• **Required action A**:
Answer these questions using the forum thread about driving US-plated vehicles in Mexico, one line for each:
(i) Into which three states does the first post say a US-plated vehicle was driven without any permit?
(ii) According to Bobbyb, which document once solved most auto importation difficulties?
(iii) According to LMtortugas, what two things did RVGRINGO clearly differentiate?
• **Required action B**: In the forum thread about driving US-plated vehicles in Mexico, shorten the paragraph that begins "I always appreciate info from playaboy" into a brief bulleted list that keeps its main facts.

• **Excerpt**:
========================

I would heed what RVGRINGO states. Multiple times I have driven a US plated vehicle into Sonora, Sinaloa, & Chihuahua without any permit or authorization without incident. BUT such experience will offer little relief if ever held accountable.


----------



## Bobbyb (Mar 9, 2014)

[cut]I always appreciate info from playaboy as he is giving us real world experiences. Foreign autos in Mexico gets more complicated every year and it is almost impossible to get any info that is accurate. One can find the rules online but your experience at the border can be quite different. The old FM3 solved most auto importation difficulties but alas that is history. I would think that due to the deposit that ensures you return the car to the USA this issue is even more complicated. If you paid the deposit of say $200 and you haven't turned in your hologram before 6 months you not only lose that deposit you are subject to some sort of fine. Importing any vehicles in your name could prove difficult or impossible. Playaboy: Have you had any difficulties due to the deposit?


----------



## LMtortugas (Aug 23, 2013)

RVGRINGO addressed the questioned put forward in the original post and clearly differentiated the FMM "tourist permit" from resident visas. His advice is valid and in compliance with Mexican policy, if not always enforced.

========================

• **Supplied material**:
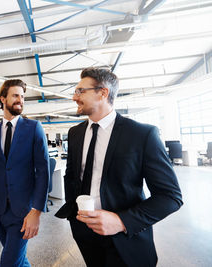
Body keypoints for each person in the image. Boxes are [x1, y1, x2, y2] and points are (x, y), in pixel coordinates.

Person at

========================

• **Exercise result A**:
(i) Sonora, Sinaloa, and Chihuahua.
(ii) The old FM3.
(iii) The FMM "tourist permit" and resident visas.

• **Exercise result B**:
- Playaboy's posts are valued because they give real-world experiences.
- Rules for foreign cars in Mexico get more complicated every year, and accurate information is almost impossible to find.
- The rules are online, but experience at the border can differ.
- The old FM3 solved most auto importation difficulties, but it is now history.
- The deposit that ensures the car returns to the USA likely adds complexity. With a deposit of, say, $200, failing to turn in the hologram within 6 months means losing the deposit and facing a fine.
- Importing any vehicles in your name could prove difficult or impossible.
- The poster asks Playaboy whether the deposit has caused him any difficulties.